**WORK REQUEST:**
Copy out the entries that come next, exactly.

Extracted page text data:

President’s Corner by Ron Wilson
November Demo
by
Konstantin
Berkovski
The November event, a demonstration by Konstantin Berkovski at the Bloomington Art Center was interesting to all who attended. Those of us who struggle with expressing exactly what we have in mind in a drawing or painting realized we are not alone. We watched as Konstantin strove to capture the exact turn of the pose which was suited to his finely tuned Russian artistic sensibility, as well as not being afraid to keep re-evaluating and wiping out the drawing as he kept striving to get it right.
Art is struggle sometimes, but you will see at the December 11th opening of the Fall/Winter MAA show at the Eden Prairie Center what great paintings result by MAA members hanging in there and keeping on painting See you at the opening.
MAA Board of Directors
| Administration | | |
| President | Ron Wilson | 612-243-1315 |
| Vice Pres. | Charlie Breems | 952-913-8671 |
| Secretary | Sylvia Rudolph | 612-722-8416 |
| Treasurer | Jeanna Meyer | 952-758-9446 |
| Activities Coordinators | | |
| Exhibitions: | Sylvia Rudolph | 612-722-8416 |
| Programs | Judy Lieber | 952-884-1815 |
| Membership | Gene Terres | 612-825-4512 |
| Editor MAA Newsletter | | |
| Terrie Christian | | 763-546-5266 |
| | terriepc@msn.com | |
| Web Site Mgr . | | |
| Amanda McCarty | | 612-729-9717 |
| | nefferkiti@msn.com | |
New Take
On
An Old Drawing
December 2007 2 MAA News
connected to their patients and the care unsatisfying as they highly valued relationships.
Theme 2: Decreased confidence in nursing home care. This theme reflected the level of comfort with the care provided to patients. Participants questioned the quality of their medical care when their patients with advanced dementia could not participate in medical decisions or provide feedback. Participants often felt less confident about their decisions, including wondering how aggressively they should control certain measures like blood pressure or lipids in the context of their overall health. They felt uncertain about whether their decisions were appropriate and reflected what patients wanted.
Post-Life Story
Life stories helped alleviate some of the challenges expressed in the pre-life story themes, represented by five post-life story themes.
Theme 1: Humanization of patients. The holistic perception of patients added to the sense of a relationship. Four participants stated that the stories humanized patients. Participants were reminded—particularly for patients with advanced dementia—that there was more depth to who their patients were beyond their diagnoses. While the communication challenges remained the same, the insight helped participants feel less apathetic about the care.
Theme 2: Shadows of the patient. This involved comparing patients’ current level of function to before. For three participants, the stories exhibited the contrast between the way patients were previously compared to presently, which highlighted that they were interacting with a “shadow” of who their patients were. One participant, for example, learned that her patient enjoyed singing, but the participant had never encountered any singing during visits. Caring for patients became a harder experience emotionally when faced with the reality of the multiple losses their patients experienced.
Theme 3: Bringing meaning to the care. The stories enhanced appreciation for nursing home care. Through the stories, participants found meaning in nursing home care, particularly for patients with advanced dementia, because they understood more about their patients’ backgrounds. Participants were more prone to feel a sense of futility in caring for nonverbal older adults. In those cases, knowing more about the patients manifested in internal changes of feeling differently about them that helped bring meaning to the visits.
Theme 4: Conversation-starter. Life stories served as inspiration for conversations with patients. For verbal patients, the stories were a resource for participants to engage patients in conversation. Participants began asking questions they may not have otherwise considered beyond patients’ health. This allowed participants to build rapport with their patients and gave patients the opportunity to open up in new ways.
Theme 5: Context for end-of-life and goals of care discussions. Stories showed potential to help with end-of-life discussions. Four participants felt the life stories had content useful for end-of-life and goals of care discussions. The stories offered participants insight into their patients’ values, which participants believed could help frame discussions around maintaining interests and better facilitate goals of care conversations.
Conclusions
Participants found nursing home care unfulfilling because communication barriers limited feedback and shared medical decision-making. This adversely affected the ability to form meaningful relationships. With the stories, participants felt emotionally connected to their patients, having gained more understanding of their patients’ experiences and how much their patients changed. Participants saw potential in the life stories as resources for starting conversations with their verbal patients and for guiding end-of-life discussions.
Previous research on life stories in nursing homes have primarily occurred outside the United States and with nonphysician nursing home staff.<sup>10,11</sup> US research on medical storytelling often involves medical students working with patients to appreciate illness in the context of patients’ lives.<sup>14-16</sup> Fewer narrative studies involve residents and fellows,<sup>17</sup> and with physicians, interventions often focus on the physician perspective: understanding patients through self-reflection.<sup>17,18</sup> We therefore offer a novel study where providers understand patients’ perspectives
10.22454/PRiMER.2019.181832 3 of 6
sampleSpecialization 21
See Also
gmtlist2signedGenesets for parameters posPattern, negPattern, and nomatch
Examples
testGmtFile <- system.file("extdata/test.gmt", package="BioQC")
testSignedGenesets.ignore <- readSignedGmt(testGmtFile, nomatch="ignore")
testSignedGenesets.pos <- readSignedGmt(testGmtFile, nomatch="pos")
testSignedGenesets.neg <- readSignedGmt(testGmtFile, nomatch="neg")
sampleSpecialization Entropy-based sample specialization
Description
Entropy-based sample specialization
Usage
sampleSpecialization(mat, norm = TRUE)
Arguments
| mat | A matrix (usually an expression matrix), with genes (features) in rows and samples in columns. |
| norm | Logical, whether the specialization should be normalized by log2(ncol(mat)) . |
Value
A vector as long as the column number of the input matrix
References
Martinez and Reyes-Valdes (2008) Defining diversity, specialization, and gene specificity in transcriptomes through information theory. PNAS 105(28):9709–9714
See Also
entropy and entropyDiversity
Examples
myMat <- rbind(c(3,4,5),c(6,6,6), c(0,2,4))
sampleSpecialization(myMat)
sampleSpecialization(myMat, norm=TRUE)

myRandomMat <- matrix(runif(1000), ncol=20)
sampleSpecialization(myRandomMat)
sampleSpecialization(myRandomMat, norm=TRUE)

**TASK ANSWER:**
President’s Corner by Ron Wilson
November Demo
by
Konstantin
Berkovski
The November event, a demonstration by Konstantin Berkovski at the Bloomington Art Center was interesting to all who attended. Those of us who struggle with expressing exactly what we have in mind in a drawing or painting realized we are not alone. We watched as Konstantin strove to capture the exact turn of the pose which was suited to his finely tuned Russian artistic sensibility, as well as not being afraid to keep re-evaluating and wiping out the drawing as he kept striving to get it right.
Art is struggle sometimes, but you will see at the December 11th opening of the Fall/Winter MAA show at the Eden Prairie Center what great paintings result by MAA members hanging in there and keeping on painting See you at the opening.
MAA Board of Directors
| Administration | | |
| President | Ron Wilson | 612-243-1315 |
| Vice Pres. | Charlie Breems | 952-913-8671 |
| Secretary | Sylvia Rudolph | 612-722-8416 |
| Treasurer | Jeanna Meyer | 952-758-9446 |
| Activities Coordinators | | |
| Exhibitions: | Sylvia Rudolph | 612-722-8416 |
| Programs | Judy Lieber | 952-884-1815 |
| Membership | Gene Terres | 612-825-4512 |
| Editor MAA Newsletter | | |
| Terrie Christian | | 763-546-5266 |
| | terriepc@msn.com | |
| Web Site Mgr . | | |
| Amanda McCarty | | 612-729-9717 |
| | nefferkiti@msn.com | |
New Take
On
An Old Drawing
December 2007 2 MAA News
connected to their patients and the care unsatisfying as they highly valued relationships.
Theme 2: Decreased confidence in nursing home care. This theme reflected the level of comfort with the care provided to patients. Participants questioned the quality of their medical care when their patients with advanced dementia could not participate in medical decisions or provide feedback. Participants often felt less confident about their decisions, including wondering how aggressively they should control certain measures like blood pressure or lipids in the context of their overall health. They felt uncertain about whether their decisions were appropriate and reflected what patients wanted.
Post-Life Story
Life stories helped alleviate some of the challenges expressed in the pre-life story themes, represented by five post-life story themes.
Theme 1: Humanization of patients. The holistic perception of patients added to the sense of a relationship. Four participants stated that the stories humanized patients. Participants were reminded—particularly for patients with advanced dementia—that there was more depth to who their patients were beyond their diagnoses. While the communication challenges remained the same, the insight helped participants feel less apathetic about the care.
Theme 2: Shadows of the patient. This involved comparing patients’ current level of function to before. For three participants, the stories exhibited the contrast between the way patients were previously compared to presently, which highlighted that they were interacting with a “shadow” of who their patients were. One participant, for example, learned that her patient enjoyed singing, but the participant had never encountered any singing during visits. Caring for patients became a harder experience emotionally when faced with the reality of the multiple losses their patients experienced.
Theme 3: Bringing meaning to the care. The stories enhanced appreciation for nursing home care. Through the stories, participants found meaning in nursing home care, particularly for patients with advanced dementia, because they understood more about their patients’ backgrounds. Participants were more prone to feel a sense of futility in caring for nonverbal older adults. In those cases, knowing more about the patients manifested in internal changes of feeling differently about them that helped bring meaning to the visits.
Theme 4: Conversation-starter. Life stories served as inspiration for conversations with patients. For verbal patients, the stories were a resource for participants to engage patients in conversation. Participants began asking questions they may not have otherwise considered beyond patients’ health. This allowed participants to build rapport with their patients and gave patients the opportunity to open up in new ways.
Theme 5: Context for end-of-life and goals of care discussions. Stories showed potential to help with end-of-life discussions. Four participants felt the life stories had content useful for end-of-life and goals of care discussions. The stories offered participants insight into their patients’ values, which participants believed could help frame discussions around maintaining interests and better facilitate goals of care conversations.
Conclusions
Participants found nursing home care unfulfilling because communication barriers limited feedback and shared medical decision-making. This adversely affected the ability to form meaningful relationships. With the stories, participants felt emotionally connected to their patients, having gained more understanding of their patients’ experiences and how much their patients changed. Participants saw potential in the life stories as resources for starting conversations with their verbal patients and for guiding end-of-life discussions.
Previous research on life stories in nursing homes have primarily occurred outside the United States and with nonphysician nursing home staff.<sup>10,11</sup> US research on medical storytelling often involves medical students working with patients to appreciate illness in the context of patients’ lives.<sup>14-16</sup> Fewer narrative studies involve residents and fellows,<sup>17</sup> and with physicians, interventions often focus on the physician perspective: understanding patients through self-reflection.<sup>17,18</sup> We therefore offer a novel study where providers understand patients’ perspectives
10.22454/PRiMER.2019.181832 3 of 6
sampleSpecialization 21
See Also
gmtlist2signedGenesets for parameters posPattern, negPattern, and nomatch
Examples
testGmtFile <- system.file("extdata/test.gmt", package="BioQC")
testSignedGenesets.ignore <- readSignedGmt(testGmtFile, nomatch="ignore")
testSignedGenesets.pos <- readSignedGmt(testGmtFile, nomatch="pos")
testSignedGenesets.neg <- readSignedGmt(testGmtFile, nomatch="neg")
sampleSpecialization Entropy-based sample specialization
Description
Entropy-based sample specialization
Usage
sampleSpecialization(mat, norm = TRUE)
Arguments
| mat | A matrix (usually an expression matrix), with genes (features) in rows and samples in columns. |
| norm | Logical, whether the specialization should be normalized by log2(ncol(mat)) . |
Value
A vector as long as the column number of the input matrix
References
Martinez and Reyes-Valdes (2008) Defining diversity, specialization, and gene specificity in transcriptomes through information theory. PNAS 105(28):9709–9714
See Also
entropy and entropyDiversity
Examples
myMat <- rbind(c(3,4,5),c(6,6,6), c(0,2,4))
sampleSpecialization(myMat)
sampleSpecialization(myMat, norm=TRUE)

myRandomMat <- matrix(runif(1000), ncol=20)
sampleSpecialization(myRandomMat)
sampleSpecialization(myRandomMat, norm=TRUE)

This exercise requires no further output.